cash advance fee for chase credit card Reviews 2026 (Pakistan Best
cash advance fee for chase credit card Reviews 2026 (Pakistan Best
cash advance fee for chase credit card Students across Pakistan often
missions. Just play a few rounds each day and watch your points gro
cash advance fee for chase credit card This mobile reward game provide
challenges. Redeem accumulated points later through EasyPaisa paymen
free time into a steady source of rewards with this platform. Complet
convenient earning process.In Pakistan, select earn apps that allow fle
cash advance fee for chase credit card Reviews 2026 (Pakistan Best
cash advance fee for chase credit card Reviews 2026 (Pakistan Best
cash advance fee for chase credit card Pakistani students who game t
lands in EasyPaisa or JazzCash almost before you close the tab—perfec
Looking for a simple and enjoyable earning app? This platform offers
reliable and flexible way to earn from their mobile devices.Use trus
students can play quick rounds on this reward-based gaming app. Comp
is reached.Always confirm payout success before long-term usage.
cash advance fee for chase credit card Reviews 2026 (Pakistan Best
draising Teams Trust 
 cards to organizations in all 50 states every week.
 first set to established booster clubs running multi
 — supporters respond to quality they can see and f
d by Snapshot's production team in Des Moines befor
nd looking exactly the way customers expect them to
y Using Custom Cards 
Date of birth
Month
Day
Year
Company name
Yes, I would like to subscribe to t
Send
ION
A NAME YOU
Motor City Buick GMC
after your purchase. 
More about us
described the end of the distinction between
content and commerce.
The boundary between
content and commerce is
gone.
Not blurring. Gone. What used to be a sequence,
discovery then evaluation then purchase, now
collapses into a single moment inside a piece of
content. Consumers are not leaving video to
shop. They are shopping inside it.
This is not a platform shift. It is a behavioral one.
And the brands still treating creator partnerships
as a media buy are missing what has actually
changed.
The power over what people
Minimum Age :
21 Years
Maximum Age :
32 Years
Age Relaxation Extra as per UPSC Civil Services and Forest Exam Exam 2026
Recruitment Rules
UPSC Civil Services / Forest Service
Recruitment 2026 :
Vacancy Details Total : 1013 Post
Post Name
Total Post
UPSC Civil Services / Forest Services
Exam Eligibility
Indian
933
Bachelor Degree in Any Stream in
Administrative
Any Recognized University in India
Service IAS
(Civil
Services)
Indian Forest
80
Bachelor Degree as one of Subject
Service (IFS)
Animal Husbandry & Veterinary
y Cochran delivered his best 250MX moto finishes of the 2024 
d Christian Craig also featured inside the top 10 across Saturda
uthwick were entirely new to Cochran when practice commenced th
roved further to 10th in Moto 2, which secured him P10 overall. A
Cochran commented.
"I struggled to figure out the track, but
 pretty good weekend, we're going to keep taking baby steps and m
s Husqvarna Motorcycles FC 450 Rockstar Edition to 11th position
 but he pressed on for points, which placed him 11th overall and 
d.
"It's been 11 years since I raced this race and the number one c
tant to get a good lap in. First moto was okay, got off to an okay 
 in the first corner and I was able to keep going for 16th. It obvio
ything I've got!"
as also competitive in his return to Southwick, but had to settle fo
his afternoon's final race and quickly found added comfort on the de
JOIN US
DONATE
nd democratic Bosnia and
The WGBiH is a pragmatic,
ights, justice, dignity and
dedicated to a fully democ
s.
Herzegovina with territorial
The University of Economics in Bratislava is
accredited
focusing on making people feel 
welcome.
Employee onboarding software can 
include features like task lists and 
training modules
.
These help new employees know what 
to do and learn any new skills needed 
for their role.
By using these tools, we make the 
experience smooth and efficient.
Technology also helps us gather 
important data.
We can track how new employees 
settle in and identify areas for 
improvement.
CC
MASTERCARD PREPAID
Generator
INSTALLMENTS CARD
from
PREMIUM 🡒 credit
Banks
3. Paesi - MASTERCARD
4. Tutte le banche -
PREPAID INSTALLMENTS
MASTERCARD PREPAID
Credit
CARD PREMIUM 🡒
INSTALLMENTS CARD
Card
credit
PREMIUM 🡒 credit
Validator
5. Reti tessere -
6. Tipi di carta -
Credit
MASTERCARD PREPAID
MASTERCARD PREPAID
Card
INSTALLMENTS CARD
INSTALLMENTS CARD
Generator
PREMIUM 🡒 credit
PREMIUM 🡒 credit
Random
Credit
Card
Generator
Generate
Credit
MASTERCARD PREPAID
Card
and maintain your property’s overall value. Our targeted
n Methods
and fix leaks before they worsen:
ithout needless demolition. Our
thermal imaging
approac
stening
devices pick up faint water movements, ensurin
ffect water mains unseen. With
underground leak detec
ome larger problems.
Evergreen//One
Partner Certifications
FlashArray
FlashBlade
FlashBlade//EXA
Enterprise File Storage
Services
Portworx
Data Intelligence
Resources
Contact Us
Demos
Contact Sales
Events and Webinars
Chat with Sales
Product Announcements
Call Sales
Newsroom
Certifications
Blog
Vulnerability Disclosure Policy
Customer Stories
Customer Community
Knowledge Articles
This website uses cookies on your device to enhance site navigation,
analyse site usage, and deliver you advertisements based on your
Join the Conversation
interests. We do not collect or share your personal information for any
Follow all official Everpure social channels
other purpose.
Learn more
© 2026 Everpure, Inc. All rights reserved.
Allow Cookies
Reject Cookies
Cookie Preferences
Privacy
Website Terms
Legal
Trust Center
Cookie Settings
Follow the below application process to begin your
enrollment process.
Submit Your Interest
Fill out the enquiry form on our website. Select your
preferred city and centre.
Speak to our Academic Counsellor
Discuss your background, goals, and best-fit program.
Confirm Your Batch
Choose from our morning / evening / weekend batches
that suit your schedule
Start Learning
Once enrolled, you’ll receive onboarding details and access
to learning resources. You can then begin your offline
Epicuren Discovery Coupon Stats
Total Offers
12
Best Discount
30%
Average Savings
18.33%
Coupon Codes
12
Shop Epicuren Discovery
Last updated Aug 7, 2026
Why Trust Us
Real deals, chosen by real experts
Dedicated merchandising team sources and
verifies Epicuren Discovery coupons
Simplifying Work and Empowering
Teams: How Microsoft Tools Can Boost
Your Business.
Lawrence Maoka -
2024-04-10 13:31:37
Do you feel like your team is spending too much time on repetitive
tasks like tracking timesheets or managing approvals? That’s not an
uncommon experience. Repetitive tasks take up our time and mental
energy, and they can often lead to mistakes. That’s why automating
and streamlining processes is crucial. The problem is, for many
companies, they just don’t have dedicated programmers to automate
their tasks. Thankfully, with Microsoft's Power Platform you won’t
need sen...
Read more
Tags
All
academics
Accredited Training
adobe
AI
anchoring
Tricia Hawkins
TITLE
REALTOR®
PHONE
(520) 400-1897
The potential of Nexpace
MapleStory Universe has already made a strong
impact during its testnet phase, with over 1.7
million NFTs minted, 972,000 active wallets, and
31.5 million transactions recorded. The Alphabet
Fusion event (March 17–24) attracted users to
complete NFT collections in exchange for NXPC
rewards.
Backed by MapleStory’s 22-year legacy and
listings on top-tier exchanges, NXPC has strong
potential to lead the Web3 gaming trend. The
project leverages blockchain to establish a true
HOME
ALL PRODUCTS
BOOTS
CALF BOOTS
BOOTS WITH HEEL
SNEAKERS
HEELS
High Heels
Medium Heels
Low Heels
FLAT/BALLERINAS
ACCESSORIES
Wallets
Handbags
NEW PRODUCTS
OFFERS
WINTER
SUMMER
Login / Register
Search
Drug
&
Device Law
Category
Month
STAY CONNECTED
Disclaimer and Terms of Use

· · · ·

* **EXERCISE DESCRIPTION**: Copy out the text of every item above word for word, line by line.

* **EXERCISE RESPONSE**:
cash advance fee for chase credit card Reviews 2026 (Pakistan Best
cash advance fee for chase credit card Reviews 2026 (Pakistan Best
cash advance fee for chase credit card Students across Pakistan often
missions. Just play a few rounds each day and watch your points gro
cash advance fee for chase credit card This mobile reward game provide
challenges. Redeem accumulated points later through EasyPaisa paymen
free time into a steady source of rewards with this platform. Complet
convenient earning process.In Pakistan, select earn apps that allow fle
cash advance fee for chase credit card Reviews 2026 (Pakistan Best
cash advance fee for chase credit card Reviews 2026 (Pakistan Best
cash advance fee for chase credit card Pakistani students who game t
lands in EasyPaisa or JazzCash almost before you close the tab—perfec
Looking for a simple and enjoyable earning app? This platform offers
reliable and flexible way to earn from their mobile devices.Use trus
students can play quick rounds on this reward-based gaming app. Comp
is reached.Always confirm payout success before long-term usage.
cash advance fee for chase credit card Reviews 2026 (Pakistan Best
draising Teams Trust 
 cards to organizations in all 50 states every week.
 first set to established booster clubs running multi
 — supporters respond to quality they can see and f
d by Snapshot's production team in Des Moines befor
nd looking exactly the way customers expect them to
y Using Custom Cards 
Date of birth
Month
Day
Year
Company name
Yes, I would like to subscribe to t
Send
ION
A NAME YOU
Motor City Buick GMC
after your purchase. 
More about us
described the end of the distinction between
content and commerce.
The boundary between
content and commerce is
gone.
Not blurring. Gone. What used to be a sequence,
discovery then evaluation then purchase, now
collapses into a single moment inside a piece of
content. Consumers are not leaving video to
shop. They are shopping inside it.
This is not a platform shift. It is a behavioral one.
And the brands still treating creator partnerships
as a media buy are missing what has actually
changed.
The power over what people
Minimum Age :
21 Years
Maximum Age :
32 Years
Age Relaxation Extra as per UPSC Civil Services and Forest Exam Exam 2026
Recruitment Rules
UPSC Civil Services / Forest Service
Recruitment 2026 :
Vacancy Details Total : 1013 Post
Post Name
Total Post
UPSC Civil Services / Forest Services
Exam Eligibility
Indian
933
Bachelor Degree in Any Stream in
Administrative
Any Recognized University in India
Service IAS
(Civil
Services)
Indian Forest
80
Bachelor Degree as one of Subject
Service (IFS)
Animal Husbandry & Veterinary
y Cochran delivered his best 250MX moto finishes of the 2024 
d Christian Craig also featured inside the top 10 across Saturda
uthwick were entirely new to Cochran when practice commenced th
roved further to 10th in Moto 2, which secured him P10 overall. A
Cochran commented.
"I struggled to figure out the track, but
 pretty good weekend, we're going to keep taking baby steps and m
s Husqvarna Motorcycles FC 450 Rockstar Edition to 11th position
 but he pressed on for points, which placed him 11th overall and 
d.
"It's been 11 years since I raced this race and the number one c
tant to get a good lap in. First moto was okay, got off to an okay 
 in the first corner and I was able to keep going for 16th. It obvio
ything I've got!"
as also competitive in his return to Southwick, but had to settle fo
his afternoon's final race and quickly found added comfort on the de
JOIN US
DONATE
nd democratic Bosnia and
The WGBiH is a pragmatic,
ights, justice, dignity and
dedicated to a fully democ
s.
Herzegovina with territorial
The University of Economics in Bratislava is
accredited
focusing on making people feel 
welcome.
Employee onboarding software can 
include features like task lists and 
training modules
.
These help new employees know what 
to do and learn any new skills needed 
for their role.
By using these tools, we make the 
experience smooth and efficient.
Technology also helps us gather 
important data.
We can track how new employees 
settle in and identify areas for 
improvement.
CC
MASTERCARD PREPAID
Generator
INSTALLMENTS CARD
from
PREMIUM 🡒 credit
Banks
3. Paesi - MASTERCARD
4. Tutte le banche -
PREPAID INSTALLMENTS
MASTERCARD PREPAID
Credit
CARD PREMIUM 🡒
INSTALLMENTS CARD
Card
credit
PREMIUM 🡒 credit
Validator
5. Reti tessere -
6. Tipi di carta -
Credit
MASTERCARD PREPAID
MASTERCARD PREPAID
Card
INSTALLMENTS CARD
INSTALLMENTS CARD
Generator
PREMIUM 🡒 credit
PREMIUM 🡒 credit
Random
Credit
Card
Generator
Generate
Credit
MASTERCARD PREPAID
Card
and maintain your property’s overall value. Our targeted
n Methods
and fix leaks before they worsen:
ithout needless demolition. Our
thermal imaging
approac
stening
devices pick up faint water movements, ensurin
ffect water mains unseen. With
underground leak detec
ome larger problems.
Evergreen//One
Partner Certifications
FlashArray
FlashBlade
FlashBlade//EXA
Enterprise File Storage
Services
Portworx
Data Intelligence
Resources
Contact Us
Demos
Contact Sales
Events and Webinars
Chat with Sales
Product Announcements
Call Sales
Newsroom
Certifications
Blog
Vulnerability Disclosure Policy
Customer Stories
Customer Community
Knowledge Articles
This website uses cookies on your device to enhance site navigation,
analyse site usage, and deliver you advertisements based on your
Join the Conversation
interests. We do not collect or share your personal information for any
Follow all official Everpure social channels
other purpose.
Learn more
© 2026 Everpure, Inc. All rights reserved.
Allow Cookies
Reject Cookies
Cookie Preferences
Privacy
Website Terms
Legal
Trust Center
Cookie Settings
Follow the below application process to begin your
enrollment process.
Submit Your Interest
Fill out the enquiry form on our website. Select your
preferred city and centre.
Speak to our Academic Counsellor
Discuss your background, goals, and best-fit program.
Confirm Your Batch
Choose from our morning / evening / weekend batches
that suit your schedule
Start Learning
Once enrolled, you’ll receive onboarding details and access
to learning resources. You can then begin your offline
Epicuren Discovery Coupon Stats
Total Offers
12
Best Discount
30%
Average Savings
18.33%
Coupon Codes
12
Shop Epicuren Discovery
Last updated Aug 7, 2026
Why Trust Us
Real deals, chosen by real experts
Dedicated merchandising team sources and
verifies Epicuren Discovery coupons
Simplifying Work and Empowering
Teams: How Microsoft Tools Can Boost
Your Business.
Lawrence Maoka -
2024-04-10 13:31:37
Do you feel like your team is spending too much time on repetitive
tasks like tracking timesheets or managing approvals? That’s not an
uncommon experience. Repetitive tasks take up our time and mental
energy, and they can often lead to mistakes. That’s why automating
and streamlining processes is crucial. The problem is, for many
companies, they just don’t have dedicated programmers to automate
their tasks. Thankfully, with Microsoft's Power Platform you won’t
need sen...
Read more
Tags
All
academics
Accredited Training
adobe
AI
anchoring
Tricia Hawkins
TITLE
REALTOR®
PHONE
(520) 400-1897
The potential of Nexpace
MapleStory Universe has already made a strong
impact during its testnet phase, with over 1.7
million NFTs minted, 972,000 active wallets, and
31.5 million transactions recorded. The Alphabet
Fusion event (March 17–24) attracted users to
complete NFT collections in exchange for NXPC
rewards.
Backed by MapleStory’s 22-year legacy and
listings on top-tier exchanges, NXPC has strong
potential to lead the Web3 gaming trend. The
project leverages blockchain to establish a true
HOME
ALL PRODUCTS
BOOTS
CALF BOOTS
BOOTS WITH HEEL
SNEAKERS
HEELS
High Heels
Medium Heels
Low Heels
FLAT/BALLERINAS
ACCESSORIES
Wallets
Handbags
NEW PRODUCTS
OFFERS
WINTER
SUMMER
Login / Register
Search
Drug
&
Device Law
Category
Month
STAY CONNECTED
Disclaimer and Terms of Use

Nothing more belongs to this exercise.